## TASK DIRECTIONS
Going line by line through the entries below, count those that contain "Collection". Give the number by itself.

## DATA SHOWN
#####
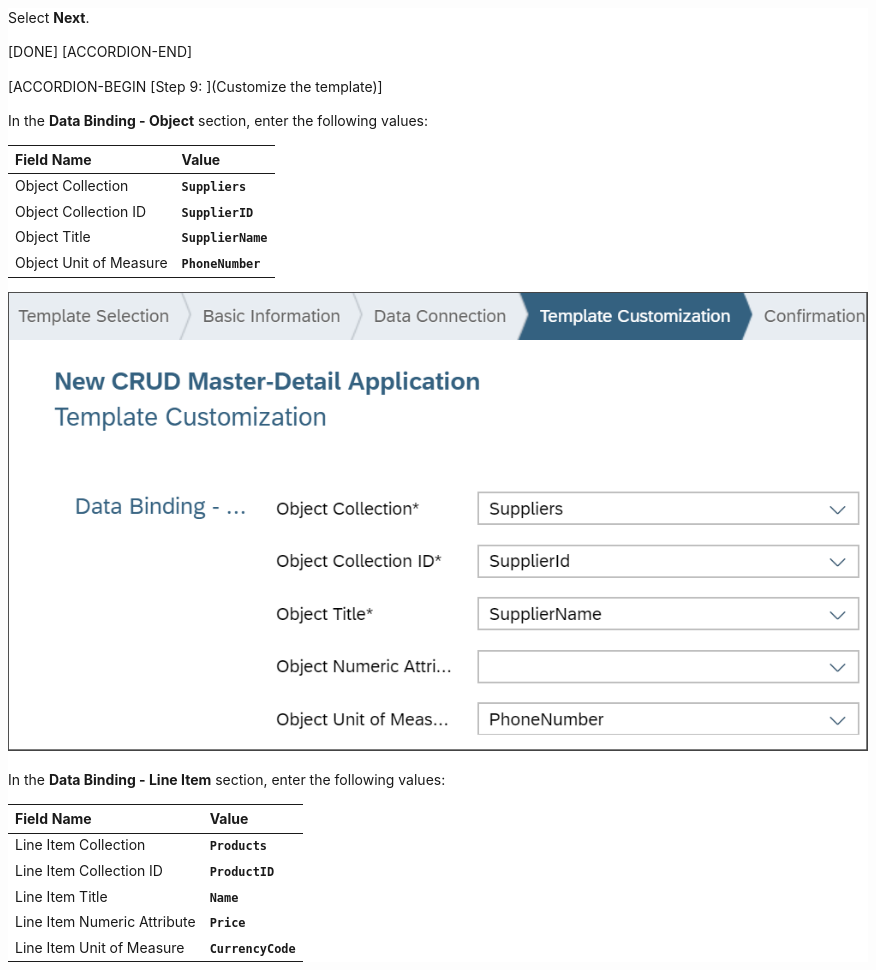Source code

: Select **Next**.

[DONE]
[ACCORDION-END]

[ACCORDION-BEGIN [Step 9: ](Customize the template)]

In the **Data Binding - Object** section, enter the following values:

|  Field Name     | Value
|  :------------- | :-------------
|  Object Collection           | **`Suppliers`**
|  Object Collection ID           | **`SupplierID`**
|  Object Title    | **`SupplierName`**
|  Object Unit of Measure     | **`PhoneNumber`**

![Some alternative text](step9-part1.png)

In the **Data Binding - Line Item** section, enter the following values:

|  Field Name     | Value
|  :------------- | :-------------
|  Line Item Collection         | **`Products`**
|  Line Item Collection ID           | **`ProductID`**
|  Line Item Title    | **`Name`**
|  Line Item Numeric Attribute            | **`Price`**
|  Line Item Unit of Measure     | **`CurrencyCode`**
#####
## ANSWER SECTION
4